The statistical technique of cumulative meta-analysis is applicable to the assessment of treatment effects as they are revealed by the outcomes of successively completed clinical trials. It may be considered the product of performing a new meta-analysis every time a new trial is added to a series of trials. The use of this technique is illustrated in an analysis of trials evaluating streptokinase in myocardial infarction. Lau and colleagues found 33 relevant trials, and concluded that uncertainty about its efficacy had been resolved after the completion of 15 trials, and long before its ultimate approval by the U.S. Food and Drug Administration. Half of the 32,660 participants in the 18 succeeding trials were randomized to a no-treatment or placebo arm, and the authors made the salient observation that "Against the need for replication to learn more about subgroups [from large trials] must be weighed the propriety of assigning patients to a control group instead of giving them a treatment shown to be effective by the meta-analysis of a number of small trials."

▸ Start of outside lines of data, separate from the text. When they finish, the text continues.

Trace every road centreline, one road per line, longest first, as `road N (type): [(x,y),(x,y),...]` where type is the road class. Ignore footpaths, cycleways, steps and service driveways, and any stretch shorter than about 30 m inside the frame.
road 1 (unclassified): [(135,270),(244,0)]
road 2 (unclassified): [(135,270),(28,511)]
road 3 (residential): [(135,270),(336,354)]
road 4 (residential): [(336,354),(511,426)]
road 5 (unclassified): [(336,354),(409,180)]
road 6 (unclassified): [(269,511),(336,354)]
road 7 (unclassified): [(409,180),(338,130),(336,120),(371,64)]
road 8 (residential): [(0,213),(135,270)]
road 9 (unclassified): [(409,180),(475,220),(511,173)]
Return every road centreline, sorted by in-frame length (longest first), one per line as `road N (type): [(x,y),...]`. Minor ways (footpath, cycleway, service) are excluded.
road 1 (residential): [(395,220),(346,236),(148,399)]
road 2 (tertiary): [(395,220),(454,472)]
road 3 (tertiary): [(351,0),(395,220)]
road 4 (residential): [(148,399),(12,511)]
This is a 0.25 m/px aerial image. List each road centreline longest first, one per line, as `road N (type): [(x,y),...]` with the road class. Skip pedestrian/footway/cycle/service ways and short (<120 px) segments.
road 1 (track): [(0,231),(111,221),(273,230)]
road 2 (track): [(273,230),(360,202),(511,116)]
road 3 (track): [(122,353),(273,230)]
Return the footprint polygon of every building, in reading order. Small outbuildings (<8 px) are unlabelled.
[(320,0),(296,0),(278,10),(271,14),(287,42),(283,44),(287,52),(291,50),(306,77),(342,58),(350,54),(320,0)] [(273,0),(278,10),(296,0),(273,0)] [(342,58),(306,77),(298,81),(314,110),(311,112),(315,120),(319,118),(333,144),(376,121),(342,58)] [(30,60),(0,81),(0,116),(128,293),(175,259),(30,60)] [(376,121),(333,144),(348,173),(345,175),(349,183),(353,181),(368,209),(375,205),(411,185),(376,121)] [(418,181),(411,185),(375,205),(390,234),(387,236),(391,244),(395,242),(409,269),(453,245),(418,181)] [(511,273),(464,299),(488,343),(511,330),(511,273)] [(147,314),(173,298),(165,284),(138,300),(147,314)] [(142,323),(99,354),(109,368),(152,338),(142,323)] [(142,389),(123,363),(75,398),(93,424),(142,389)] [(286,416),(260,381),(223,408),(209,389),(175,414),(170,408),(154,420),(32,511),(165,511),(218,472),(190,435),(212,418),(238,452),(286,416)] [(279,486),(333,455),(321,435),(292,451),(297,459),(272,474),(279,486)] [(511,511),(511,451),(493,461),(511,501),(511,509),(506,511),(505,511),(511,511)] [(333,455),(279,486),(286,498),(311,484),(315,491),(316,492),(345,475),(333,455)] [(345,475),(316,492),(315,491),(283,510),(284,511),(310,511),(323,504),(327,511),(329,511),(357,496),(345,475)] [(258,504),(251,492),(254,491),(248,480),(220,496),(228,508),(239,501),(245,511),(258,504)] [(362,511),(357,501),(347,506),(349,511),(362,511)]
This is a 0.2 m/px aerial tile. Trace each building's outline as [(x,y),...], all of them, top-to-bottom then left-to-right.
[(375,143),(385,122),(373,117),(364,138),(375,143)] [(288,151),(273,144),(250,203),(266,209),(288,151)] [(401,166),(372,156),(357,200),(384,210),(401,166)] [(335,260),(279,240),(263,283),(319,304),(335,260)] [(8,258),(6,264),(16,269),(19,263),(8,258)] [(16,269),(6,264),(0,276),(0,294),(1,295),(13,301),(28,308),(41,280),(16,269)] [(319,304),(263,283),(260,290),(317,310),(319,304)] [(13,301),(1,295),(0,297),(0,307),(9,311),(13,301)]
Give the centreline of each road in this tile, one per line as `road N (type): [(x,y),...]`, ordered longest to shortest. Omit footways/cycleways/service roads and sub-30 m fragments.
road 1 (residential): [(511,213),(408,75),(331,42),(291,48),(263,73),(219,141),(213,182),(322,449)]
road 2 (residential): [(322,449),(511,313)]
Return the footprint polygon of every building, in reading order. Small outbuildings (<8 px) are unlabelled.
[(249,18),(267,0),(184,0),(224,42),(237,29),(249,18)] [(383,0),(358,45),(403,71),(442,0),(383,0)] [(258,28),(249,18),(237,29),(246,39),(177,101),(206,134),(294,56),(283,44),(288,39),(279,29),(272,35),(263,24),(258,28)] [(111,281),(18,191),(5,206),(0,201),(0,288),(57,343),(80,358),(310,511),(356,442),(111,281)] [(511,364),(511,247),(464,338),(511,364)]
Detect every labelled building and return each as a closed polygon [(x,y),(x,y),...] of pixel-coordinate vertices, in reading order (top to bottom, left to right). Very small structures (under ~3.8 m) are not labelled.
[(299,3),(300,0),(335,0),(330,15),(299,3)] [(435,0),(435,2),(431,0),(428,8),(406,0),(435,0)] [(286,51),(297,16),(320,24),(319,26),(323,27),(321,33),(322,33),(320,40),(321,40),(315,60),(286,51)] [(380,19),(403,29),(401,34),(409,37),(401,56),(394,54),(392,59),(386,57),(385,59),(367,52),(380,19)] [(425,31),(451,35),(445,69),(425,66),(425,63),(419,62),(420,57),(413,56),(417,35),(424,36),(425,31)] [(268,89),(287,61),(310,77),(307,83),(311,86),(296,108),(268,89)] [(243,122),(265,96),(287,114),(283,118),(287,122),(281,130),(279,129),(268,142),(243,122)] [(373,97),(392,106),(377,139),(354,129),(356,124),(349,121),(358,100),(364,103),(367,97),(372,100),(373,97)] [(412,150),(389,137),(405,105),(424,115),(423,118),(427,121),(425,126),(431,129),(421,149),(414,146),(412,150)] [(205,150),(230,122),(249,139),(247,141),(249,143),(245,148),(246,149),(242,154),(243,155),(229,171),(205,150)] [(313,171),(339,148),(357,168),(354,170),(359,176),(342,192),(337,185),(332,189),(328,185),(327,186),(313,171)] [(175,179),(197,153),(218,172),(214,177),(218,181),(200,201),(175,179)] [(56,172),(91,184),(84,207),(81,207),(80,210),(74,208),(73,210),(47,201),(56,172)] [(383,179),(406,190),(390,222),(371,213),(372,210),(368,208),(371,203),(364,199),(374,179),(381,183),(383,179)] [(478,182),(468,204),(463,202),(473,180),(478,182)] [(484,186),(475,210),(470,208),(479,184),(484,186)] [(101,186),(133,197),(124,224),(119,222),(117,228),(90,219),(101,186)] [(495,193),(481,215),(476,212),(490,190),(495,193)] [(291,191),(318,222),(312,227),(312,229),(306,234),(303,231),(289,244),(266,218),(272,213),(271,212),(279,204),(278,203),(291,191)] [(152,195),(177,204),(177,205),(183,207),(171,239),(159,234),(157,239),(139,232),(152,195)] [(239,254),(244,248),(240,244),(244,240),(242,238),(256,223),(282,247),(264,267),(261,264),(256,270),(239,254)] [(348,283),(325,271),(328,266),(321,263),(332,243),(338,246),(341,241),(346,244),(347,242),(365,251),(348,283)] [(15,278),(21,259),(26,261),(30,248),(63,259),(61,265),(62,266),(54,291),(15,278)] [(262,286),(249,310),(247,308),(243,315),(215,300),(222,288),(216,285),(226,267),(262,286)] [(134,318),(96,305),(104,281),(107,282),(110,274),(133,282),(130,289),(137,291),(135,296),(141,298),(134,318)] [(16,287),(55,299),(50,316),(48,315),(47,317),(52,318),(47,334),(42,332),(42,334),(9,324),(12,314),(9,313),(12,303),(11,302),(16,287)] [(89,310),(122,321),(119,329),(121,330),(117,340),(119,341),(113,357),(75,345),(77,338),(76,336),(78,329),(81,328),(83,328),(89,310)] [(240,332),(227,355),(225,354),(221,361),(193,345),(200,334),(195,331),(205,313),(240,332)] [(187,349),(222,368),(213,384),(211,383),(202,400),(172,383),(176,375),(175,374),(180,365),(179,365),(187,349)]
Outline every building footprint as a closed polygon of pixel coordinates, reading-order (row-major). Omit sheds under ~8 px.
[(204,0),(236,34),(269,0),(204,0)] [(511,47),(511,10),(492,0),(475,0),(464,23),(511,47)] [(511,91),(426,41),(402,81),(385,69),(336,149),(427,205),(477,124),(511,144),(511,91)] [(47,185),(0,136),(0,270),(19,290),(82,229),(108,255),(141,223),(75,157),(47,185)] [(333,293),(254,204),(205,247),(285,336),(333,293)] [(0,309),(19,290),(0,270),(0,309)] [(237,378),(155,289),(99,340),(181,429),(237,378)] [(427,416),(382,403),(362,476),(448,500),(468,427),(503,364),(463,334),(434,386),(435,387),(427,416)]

More recently, Clark and colleagues performed a cumulative meta-analysis of placebo-controlled trials evaluating the efficacy of erythropoietin in cancer-related anemia. They concluded that uncertainty about its efficacy could conservatively have been considered resolved after the results of 6 of the19 trials found had been reported.
Investigators and research ethics committees need to be aware of situations when a cumulative meta-analysis should be done in support of a proposal to conduct a RCT. This necessitates a preliminary systematic search for published and unpublished results of completed trials, the methods and results of which should be submitted for committee review.
Formal survey of clinical practitioners
Trialists may need to evaluate novel interventions in areas of clinical care in which there are no or only a few completed trials to guide the design and conduct of a proposed RCT. Because a RCT is performed to address uncertainty about comparator interventions, the choice of control intervention should adequately reflect, to the extent possible, "current standard medical practice." We show the difficulty of defining the latter in certain circumstances with an example.
The ARDS Clinical Network performed a multi-centre clinical trial between 1996 and 1999 evaluating two tidal-volume strategies (6 ml/kg versus 12 ml/kg) in patients with ARDS. The trial result published in 2000 provided evidence in support of the relative superiority of the lower tidal-volume strategy. This trial has informed subsequent clinical practice. Concerns about the choice of the control intervention have been raised, most recently by Eichacker and colleagues , who argue that the 12 ml/kg tidal volume strategy was inappropriately high, and did not reflect "current clinical practice" at the time the trial was conducted. It is not our purpose here to evaluate the relative merits of the opposing arguments.()[18, 19], but note that both parties refer, in part, to a practice survey conducted in 1992, and published in 1996 , in support of their respective positions. The survey solicited opinions regarding several factors important in the diagnosis and treatment of ARDS, including the application of ventilator therapy. Although the survey was not conducted in support of the ARDS trial, and is not cited in the trial's protocol , it revealed a division of opinion in the expert clinical community concerning the choice of tidal volumes: 45% and 48% of respondents thought tidal volumes of 5–9 ml/kg and 10–13 ml/kg, respectively, most appropriate in patients with ARDS.
A survey conducted expressly to evaluate practitioners' beliefs concerning a set of clinical questions may support a claim of clinical equipoise for a particular trial. For example, a survey was conducted, and reported , in support of a proposed trial comparing early and delayed delivery of preterm fetuses. The results revealed that the respondents did not agree about the benefit of delivery for preterm infants that were failing to thrive. The formal measurement of clinical belief revealed collective uncertainty, providing impetus and justification for a related RCT. Responses by practitioners to survey questions may also represent statements of prior beliefs concerning treatment effects, used expressly when Bayesian methods are used for interim results monitoring and final analysis of outcome measures. Parmar and colleagues reported the monitoring of two RCTs (lung, and head and neck cancer) by Bayesian methods after establishing "sceptical" and "enthusiastic" prior distributions through a survey of participating physicians.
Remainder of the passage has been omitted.